Smil takes readers from bacterial invasions through animal metabolisms to megacities and the global economy. He begins with organisms whose mature sizes range from microscopic to enormous, looking at disease-causing microbes, the cultivation of staple crops, and human growth from infancy to adulthood. He examines the growth of energy conversions and man-made objects that enable economic activities–developments that have been essential to civilization. Finally, he looks at the growth in complex systems, beginning with the growth of human populations and proceeding to the growth of cities. He considers the challenges of tracing the growth of empires and civilizations, explaining that we can chart the growth of organisms across individual and evolutionary time, but that the progress of societies and economies, not so linear, encompasses both decline and renewal.

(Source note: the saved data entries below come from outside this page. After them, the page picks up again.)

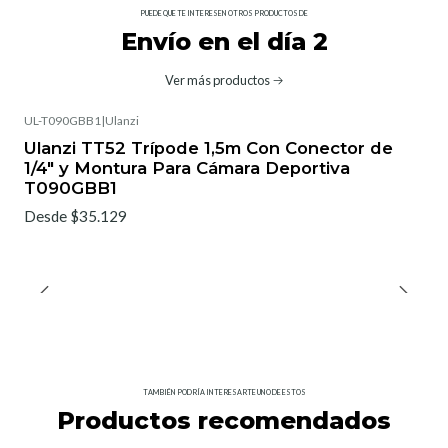
PUEDE QUE TE INTERESEN OTROS PRODUCTOS DE
Envío en el día 2
Ver más productos
UL-T090GBB1
|
Ulanzi
Ulanzi TT52 Trípode 1,5m Con Conector de
1/4" y Montura Para Cámara Deportiva
T090GBB1
Desde $35.129
TAMBIÉN PODRÍA INTERESARTE UNO DE ESTOS
Productos recomendados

The trajectory of modern civilization, driven by competing imperatives of material growth and biospheric limits, Smil tells us, remains uncertain.

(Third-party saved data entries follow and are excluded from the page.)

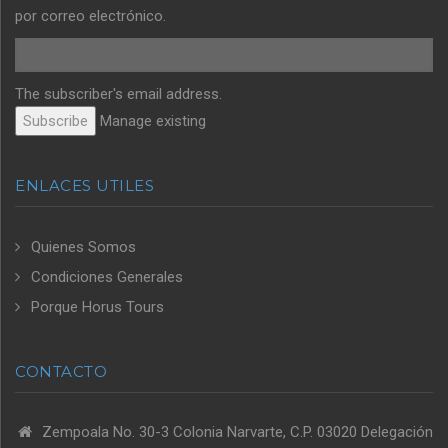
por correo electrónico.
The subscriber's email address.
Manage existing
ENLACES UTILES
Quienes Somos
Condiciones Generales
Porque Horus Tours
CONTACTO
Zempoala No. 30-3 Colonia Narvarte, C.P. 03020 Delegación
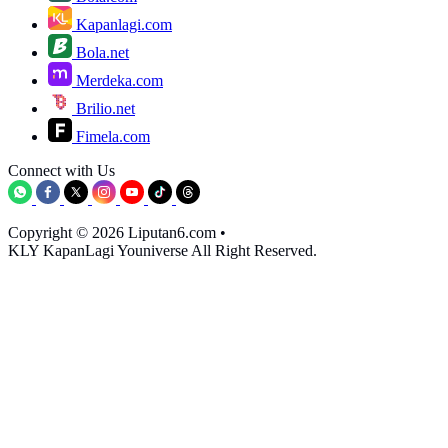
Kapanlagi.com
Bola.net
Merdeka.com
Brilio.net
Fimela.com
Connect with Us
Copyright © 2026 Liputan6.com
•
KLY KapanLagi Youniverse All Right Reserved.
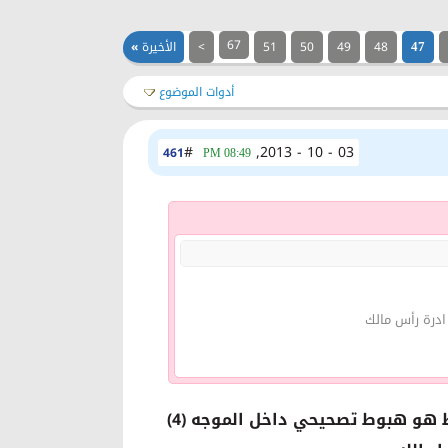
67
48
49
50
51
>
الأخيرة
»
47
أدوات الموضوع
#
03 - 10 - 2013,
461
08:49 PM
ادرة رأس مالك
 هو هبوط تصحيحي داخل الموجه (4)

Prepared: What Kids Need for a Fulfilled Life by Diane Tavenner
Diane Tavenner founded the first Summit charter school in 2003, developing and perfecting a personalized, project-based curriculum that puts students in charge of their own learning. The school developed a personalized learning plan for every student. They engaged the students by engaging them in interdisciplinary, real-world projects, rather than passively learning and memorizing in a classroom environment. They created mentorship groups, where students would talk through their goals and help each other solve problems, as well as meet one on one with their mentor, weekly. By internalizing a sense of purpose, self-direction, self-sufficiency, collaboration, students learn the cognitive and life skills needed to navigate the next phases of their lives. Virtually 100% of Summit’s original 400 students went on to attend four-year colleges. In the years that followed, Summit opened 10 more charter schools in California and Washington, to similar success, and national recognition.
Today, Tavenner, and Summit Public Schools, are partnering with 400 public schools, across 40 states, and over 3500 teachers and 80,000 students, to bring the Summit Learning Program and teaching practices to school systems everywhere. With generous support from Priscilla Chan and Mark Zuckerberg’s nonprofit organization, which calls Summit “the future of education,” and over one hundred million dollars in contributions from the Gates Foundation, Summit is revolutionizing how our children are educated.

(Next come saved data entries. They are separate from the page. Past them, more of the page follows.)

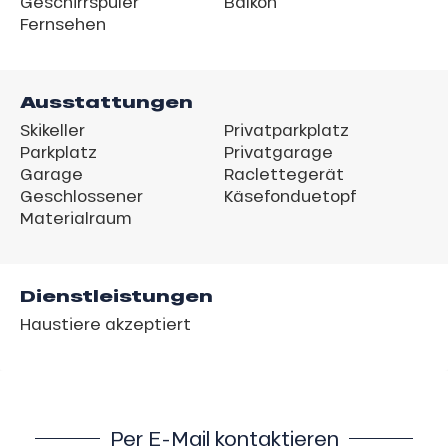
Geschirrspüler
Balkon
Fernsehen
Ausstattungen
Skikeller
Privatparkplatz
Parkplatz
Privatgarage
Garage
Raclettegerät
Geschlossener
Käsefonduetopf
Materialraum
Dienstleistungen
Haustiere akzeptiert
Per E-Mail kontaktieren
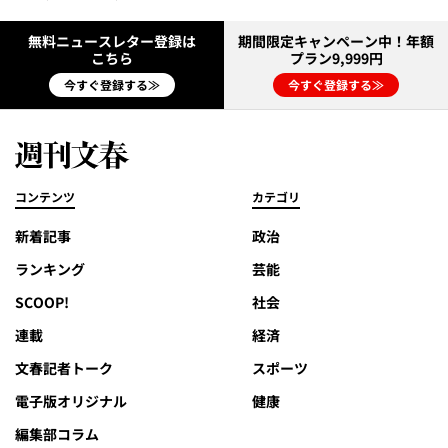
無料ニュースレター登録は
期間限定キャンペーン中！年額
こちら
プラン9,999円
今すぐ登録する≫
今すぐ登録する≫
コンテンツ
カテゴリ
新着記事
政治
ランキング
芸能
SCOOP!
社会
連載
経済
文春記者トーク
スポーツ
電子版オリジナル
健康
編集部コラム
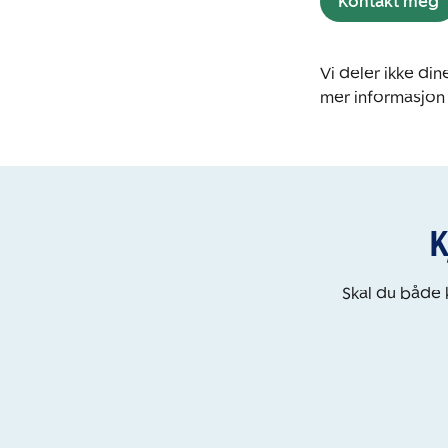
Kontakt meg
Vi deler ikke d
mer informasjon
K
Skal du både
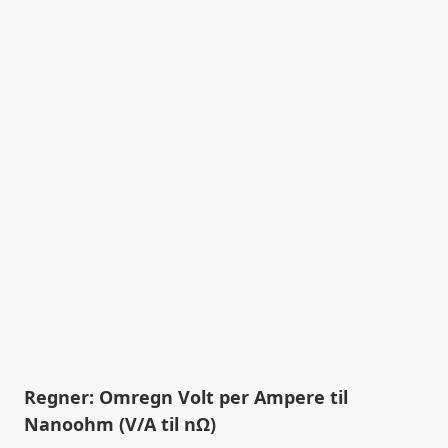
Regner: Omregn Volt per Ampere til
Nanoohm (V/A til nΩ)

Why We Sleep: Unlocking the Power of Sleep and Dreams
by Matthew Walker
Sleep is one of the most important but least understood aspects of our life, wellness, and longevity. Until very recently, science had no answer to the question of why we sleep, or what good it served, or why we suffer such devastating health consequences when we don’t sleep. Compared to the other basic drives in life—eating, drinking, and reproducing—the purpose of sleep remained elusive.
Walker answers important questions about sleep: how do caffeine and alcohol affect sleep? What really happens during REM sleep? Why do our sleep patterns change across a lifetime? How do common sleep aids affect us and can they do long-term damage? Charting cutting-edge scientific breakthroughs, and synthesizing decades of research and clinical practice, Walker explains how we can harness sleep to improve learning, mood, and energy levels; regulate hormones; prevent cancer, Alzheimer’s, and diabetes; slow the effects of aging; increase longevity; enhance the education and lifespan of our children, and boost the efficiency, success, and productivity of our businesses. Clear-eyed, fascinating, and accessible, Why We Sleep is a crucial and illuminating book.